### [What is required]
All records after this line are to be returned verbatim.

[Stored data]
......
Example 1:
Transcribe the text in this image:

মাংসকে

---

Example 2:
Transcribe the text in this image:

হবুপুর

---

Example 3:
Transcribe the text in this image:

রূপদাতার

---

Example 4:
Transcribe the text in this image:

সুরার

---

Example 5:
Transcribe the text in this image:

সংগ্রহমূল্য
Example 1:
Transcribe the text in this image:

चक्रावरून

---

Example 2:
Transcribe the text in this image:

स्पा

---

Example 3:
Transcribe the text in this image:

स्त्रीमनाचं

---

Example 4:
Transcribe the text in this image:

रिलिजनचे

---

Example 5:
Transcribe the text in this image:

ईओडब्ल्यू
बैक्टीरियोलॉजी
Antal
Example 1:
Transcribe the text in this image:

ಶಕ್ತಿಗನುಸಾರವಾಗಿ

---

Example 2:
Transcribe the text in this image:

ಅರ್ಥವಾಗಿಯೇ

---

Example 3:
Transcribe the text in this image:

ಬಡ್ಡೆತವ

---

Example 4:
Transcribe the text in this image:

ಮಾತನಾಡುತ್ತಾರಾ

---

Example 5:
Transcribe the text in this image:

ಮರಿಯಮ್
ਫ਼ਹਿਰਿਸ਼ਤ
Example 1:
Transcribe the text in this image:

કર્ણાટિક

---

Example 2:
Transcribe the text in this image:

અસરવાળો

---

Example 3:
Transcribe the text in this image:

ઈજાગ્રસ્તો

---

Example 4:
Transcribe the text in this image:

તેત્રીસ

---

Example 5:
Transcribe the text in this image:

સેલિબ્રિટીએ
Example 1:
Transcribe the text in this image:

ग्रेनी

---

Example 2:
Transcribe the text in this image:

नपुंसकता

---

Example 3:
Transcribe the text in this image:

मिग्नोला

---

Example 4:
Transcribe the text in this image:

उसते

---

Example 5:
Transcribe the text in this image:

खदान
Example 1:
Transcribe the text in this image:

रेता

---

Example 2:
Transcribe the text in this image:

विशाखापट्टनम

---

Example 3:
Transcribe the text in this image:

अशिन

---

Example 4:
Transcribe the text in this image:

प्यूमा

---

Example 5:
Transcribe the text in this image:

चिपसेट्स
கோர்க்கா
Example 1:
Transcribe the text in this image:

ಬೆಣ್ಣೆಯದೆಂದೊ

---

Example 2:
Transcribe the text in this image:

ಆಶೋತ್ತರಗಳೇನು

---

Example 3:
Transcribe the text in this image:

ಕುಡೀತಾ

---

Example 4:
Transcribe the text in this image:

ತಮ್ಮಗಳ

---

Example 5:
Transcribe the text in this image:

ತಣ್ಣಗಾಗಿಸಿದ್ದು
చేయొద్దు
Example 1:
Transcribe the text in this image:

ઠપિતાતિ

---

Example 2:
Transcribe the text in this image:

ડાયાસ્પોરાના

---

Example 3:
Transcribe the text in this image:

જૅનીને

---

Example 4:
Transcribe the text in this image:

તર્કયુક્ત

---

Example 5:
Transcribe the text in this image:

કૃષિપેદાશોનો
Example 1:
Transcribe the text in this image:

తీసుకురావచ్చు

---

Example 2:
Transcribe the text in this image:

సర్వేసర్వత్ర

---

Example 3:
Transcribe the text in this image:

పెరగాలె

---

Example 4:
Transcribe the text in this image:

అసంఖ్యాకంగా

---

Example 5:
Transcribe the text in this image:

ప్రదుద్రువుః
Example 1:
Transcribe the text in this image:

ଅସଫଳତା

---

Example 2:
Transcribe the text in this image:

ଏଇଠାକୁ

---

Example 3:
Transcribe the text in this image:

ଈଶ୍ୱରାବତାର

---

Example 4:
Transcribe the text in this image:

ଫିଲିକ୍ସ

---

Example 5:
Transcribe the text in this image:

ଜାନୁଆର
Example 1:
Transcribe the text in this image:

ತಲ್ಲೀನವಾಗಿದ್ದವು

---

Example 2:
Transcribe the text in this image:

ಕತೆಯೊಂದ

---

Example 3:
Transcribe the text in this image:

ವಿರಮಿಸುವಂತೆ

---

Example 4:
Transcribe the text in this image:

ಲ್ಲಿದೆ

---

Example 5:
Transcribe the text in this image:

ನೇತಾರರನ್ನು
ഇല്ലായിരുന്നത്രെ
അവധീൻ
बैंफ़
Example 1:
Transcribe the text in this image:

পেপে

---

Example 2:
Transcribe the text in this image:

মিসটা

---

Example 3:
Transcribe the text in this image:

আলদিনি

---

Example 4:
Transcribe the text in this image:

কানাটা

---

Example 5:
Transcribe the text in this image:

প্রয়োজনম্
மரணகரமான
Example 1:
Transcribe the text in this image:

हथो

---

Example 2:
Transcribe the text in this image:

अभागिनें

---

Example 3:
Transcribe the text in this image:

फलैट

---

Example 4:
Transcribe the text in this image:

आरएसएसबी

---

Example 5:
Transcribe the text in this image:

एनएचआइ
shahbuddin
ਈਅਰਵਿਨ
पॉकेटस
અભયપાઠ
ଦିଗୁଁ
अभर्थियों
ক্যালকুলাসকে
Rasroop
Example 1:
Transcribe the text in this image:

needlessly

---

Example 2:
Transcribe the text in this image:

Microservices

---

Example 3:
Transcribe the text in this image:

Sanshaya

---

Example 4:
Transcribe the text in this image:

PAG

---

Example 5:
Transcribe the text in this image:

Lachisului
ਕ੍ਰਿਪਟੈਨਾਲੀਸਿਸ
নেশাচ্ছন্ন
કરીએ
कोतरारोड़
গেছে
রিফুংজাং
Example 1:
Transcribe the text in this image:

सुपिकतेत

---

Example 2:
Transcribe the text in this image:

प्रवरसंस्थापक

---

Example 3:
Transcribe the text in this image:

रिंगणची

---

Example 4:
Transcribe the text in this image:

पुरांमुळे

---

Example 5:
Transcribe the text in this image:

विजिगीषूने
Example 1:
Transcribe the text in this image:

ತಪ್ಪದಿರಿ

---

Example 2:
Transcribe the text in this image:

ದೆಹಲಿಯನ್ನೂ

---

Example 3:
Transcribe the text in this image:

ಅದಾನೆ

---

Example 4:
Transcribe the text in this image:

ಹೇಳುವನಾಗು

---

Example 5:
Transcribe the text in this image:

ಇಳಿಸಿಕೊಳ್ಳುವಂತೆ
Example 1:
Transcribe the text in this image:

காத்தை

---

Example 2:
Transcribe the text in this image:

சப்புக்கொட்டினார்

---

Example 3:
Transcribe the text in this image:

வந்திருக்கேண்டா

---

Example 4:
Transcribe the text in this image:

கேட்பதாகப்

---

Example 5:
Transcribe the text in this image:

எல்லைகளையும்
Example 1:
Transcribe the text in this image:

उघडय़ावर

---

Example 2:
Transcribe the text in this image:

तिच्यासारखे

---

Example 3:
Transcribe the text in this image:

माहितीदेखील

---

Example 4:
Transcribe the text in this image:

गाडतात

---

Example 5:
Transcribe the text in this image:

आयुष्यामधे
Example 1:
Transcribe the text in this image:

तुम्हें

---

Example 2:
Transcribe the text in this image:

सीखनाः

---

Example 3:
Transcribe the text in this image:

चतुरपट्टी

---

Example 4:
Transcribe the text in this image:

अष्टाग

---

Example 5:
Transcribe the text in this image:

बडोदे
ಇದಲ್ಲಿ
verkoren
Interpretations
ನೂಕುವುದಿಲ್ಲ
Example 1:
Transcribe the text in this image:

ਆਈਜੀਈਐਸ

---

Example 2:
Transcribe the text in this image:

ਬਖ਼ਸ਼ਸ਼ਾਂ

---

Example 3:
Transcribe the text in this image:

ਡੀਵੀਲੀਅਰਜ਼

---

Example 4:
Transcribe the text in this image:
......
### [Answer for this exercise]
Example 1:
Transcribe the text in this image:

মাংসকে

---

Example 2:
Transcribe the text in this image:

হবুপুর

---

Example 3:
Transcribe the text in this image:

রূপদাতার

---

Example 4:
Transcribe the text in this image:

সুরার

---

Example 5:
Transcribe the text in this image:

সংগ্রহমূল্য
Example 1:
Transcribe the text in this image:

चक्रावरून

---

Example 2:
Transcribe the text in this image:

स्पा

---

Example 3:
Transcribe the text in this image:

स्त्रीमनाचं

---

Example 4:
Transcribe the text in this image:

रिलिजनचे

---

Example 5:
Transcribe the text in this image:

ईओडब्ल्यू
बैक्टीरियोलॉजी
Antal
Example 1:
Transcribe the text in this image:

ಶಕ್ತಿಗನುಸಾರವಾಗಿ

---

Example 2:
Transcribe the text in this image:

ಅರ್ಥವಾಗಿಯೇ

---

Example 3:
Transcribe the text in this image:

ಬಡ್ಡೆತವ

---

Example 4:
Transcribe the text in this image:

ಮಾತನಾಡುತ್ತಾರಾ

---

Example 5:
Transcribe the text in this image:

ಮರಿಯಮ್
ਫ਼ਹਿਰਿਸ਼ਤ
Example 1:
Transcribe the text in this image:

કર્ણાટિક

---

Example 2:
Transcribe the text in this image:

અસરવાળો

---

Example 3:
Transcribe the text in this image:

ઈજાગ્રસ્તો

---

Example 4:
Transcribe the text in this image:

તેત્રીસ

---

Example 5:
Transcribe the text in this image:

સેલિબ્રિટીએ
Example 1:
Transcribe the text in this image:

ग्रेनी

---

Example 2:
Transcribe the text in this image:

नपुंसकता

---

Example 3:
Transcribe the text in this image:

मिग्नोला

---

Example 4:
Transcribe the text in this image:

उसते

---

Example 5:
Transcribe the text in this image:

खदान
Example 1:
Transcribe the text in this image:

रेता

---

Example 2:
Transcribe the text in this image:

विशाखापट्टनम

---

Example 3:
Transcribe the text in this image:

अशिन

---

Example 4:
Transcribe the text in this image:

प्यूमा

---

Example 5:
Transcribe the text in this image:

चिपसेट्स
கோர்க்கா
Example 1:
Transcribe the text in this image:

ಬೆಣ್ಣೆಯದೆಂದೊ

---

Example 2:
Transcribe the text in this image:

ಆಶೋತ್ತರಗಳೇನು

---

Example 3:
Transcribe the text in this image:

ಕುಡೀತಾ

---

Example 4:
Transcribe the text in this image:

ತಮ್ಮಗಳ

---

Example 5:
Transcribe the text in this image:

ತಣ್ಣಗಾಗಿಸಿದ್ದು
చేయొద్దు
Example 1:
Transcribe the text in this image:

ઠપિતાતિ

---

Example 2:
Transcribe the text in this image:

ડાયાસ્પોરાના

---

Example 3:
Transcribe the text in this image:

જૅનીને

---

Example 4:
Transcribe the text in this image:

તર્કયુક્ત

---

Example 5:
Transcribe the text in this image:

કૃષિપેદાશોનો
Example 1:
Transcribe the text in this image:

తీసుకురావచ్చు

---

Example 2:
Transcribe the text in this image:

సర్వేసర్వత్ర

---

Example 3:
Transcribe the text in this image:

పెరగాలె

---

Example 4:
Transcribe the text in this image:

అసంఖ్యాకంగా

---

Example 5:
Transcribe the text in this image:

ప్రదుద్రువుః
Example 1:
Transcribe the text in this image:

ଅସଫଳତା

---

Example 2:
Transcribe the text in this image:

ଏଇଠାକୁ

---

Example 3:
Transcribe the text in this image:

ଈଶ୍ୱରାବତାର

---

Example 4:
Transcribe the text in this image:

ଫିଲିକ୍ସ

---

Example 5:
Transcribe the text in this image:

ଜାନୁଆର
Example 1:
Transcribe the text in this image:

ತಲ್ಲೀನವಾಗಿದ್ದವು

---

Example 2:
Transcribe the text in this image:

ಕತೆಯೊಂದ

---

Example 3:
Transcribe the text in this image:

ವಿರಮಿಸುವಂತೆ

---

Example 4:
Transcribe the text in this image:

ಲ್ಲಿದೆ

---

Example 5:
Transcribe the text in this image:

ನೇತಾರರನ್ನು
ഇല്ലായിരുന്നത്രെ
അവധീൻ
बैंफ़
Example 1:
Transcribe the text in this image:

পেপে

---

Example 2:
Transcribe the text in this image:

মিসটা

---

Example 3:
Transcribe the text in this image:

আলদিনি

---

Example 4:
Transcribe the text in this image:

কানাটা

---

Example 5:
Transcribe the text in this image:

প্রয়োজনম্
மரணகரமான
Example 1:
Transcribe the text in this image:

हथो

---

Example 2:
Transcribe the text in this image:

अभागिनें

---

Example 3:
Transcribe the text in this image:

फलैट

---

Example 4:
Transcribe the text in this image:

आरएसएसबी

---

Example 5:
Transcribe the text in this image:

एनएचआइ
shahbuddin
ਈਅਰਵਿਨ
पॉकेटस
અભયપાઠ
ଦିଗୁଁ
अभर्थियों
ক্যালকুলাসকে
Rasroop
Example 1:
Transcribe the text in this image:

needlessly

---

Example 2:
Transcribe the text in this image:

Microservices

---

Example 3:
Transcribe the text in this image:

Sanshaya

---

Example 4:
Transcribe the text in this image:

PAG

---

Example 5:
Transcribe the text in this image:

Lachisului
ਕ੍ਰਿਪਟੈਨਾਲੀਸਿਸ
নেশাচ্ছন্ন
કરીએ
कोतरारोड़
গেছে
রিফুংজাং
Example 1:
Transcribe the text in this image:

सुपिकतेत

---

Example 2:
Transcribe the text in this image:

प्रवरसंस्थापक

---

Example 3:
Transcribe the text in this image:

रिंगणची

---

Example 4:
Transcribe the text in this image:

पुरांमुळे

---

Example 5:
Transcribe the text in this image:

विजिगीषूने
Example 1:
Transcribe the text in this image:

ತಪ್ಪದಿರಿ

---

Example 2:
Transcribe the text in this image:

ದೆಹಲಿಯನ್ನೂ

---

Example 3:
Transcribe the text in this image:

ಅದಾನೆ

---

Example 4:
Transcribe the text in this image:

ಹೇಳುವನಾಗು

---

Example 5:
Transcribe the text in this image:

ಇಳಿಸಿಕೊಳ್ಳುವಂತೆ
Example 1:
Transcribe the text in this image:

காத்தை

---

Example 2:
Transcribe the text in this image:

சப்புக்கொட்டினார்

---

Example 3:
Transcribe the text in this image:

வந்திருக்கேண்டா

---

Example 4:
Transcribe the text in this image:

கேட்பதாகப்

---

Example 5:
Transcribe the text in this image:

எல்லைகளையும்
Example 1:
Transcribe the text in this image:

उघडय़ावर

---

Example 2:
Transcribe the text in this image:

तिच्यासारखे

---

Example 3:
Transcribe the text in this image:

माहितीदेखील

---

Example 4:
Transcribe the text in this image:

गाडतात

---

Example 5:
Transcribe the text in this image:

आयुष्यामधे
Example 1:
Transcribe the text in this image:

तुम्हें

---

Example 2:
Transcribe the text in this image:

सीखनाः

---

Example 3:
Transcribe the text in this image:

चतुरपट्टी

---

Example 4:
Transcribe the text in this image:

अष्टाग

---

Example 5:
Transcribe the text in this image:

बडोदे
ಇದಲ್ಲಿ
verkoren
Interpretations
ನೂಕುವುದಿಲ್ಲ
Example 1:
Transcribe the text in this image:

ਆਈਜੀਈਐਸ

---

Example 2:
Transcribe the text in this image:

ਬਖ਼ਸ਼ਸ਼ਾਂ

---

Example 3:
Transcribe the text in this image:

ਡੀਵੀਲੀਅਰਜ਼

---

Example 4:
Transcribe the text in this image:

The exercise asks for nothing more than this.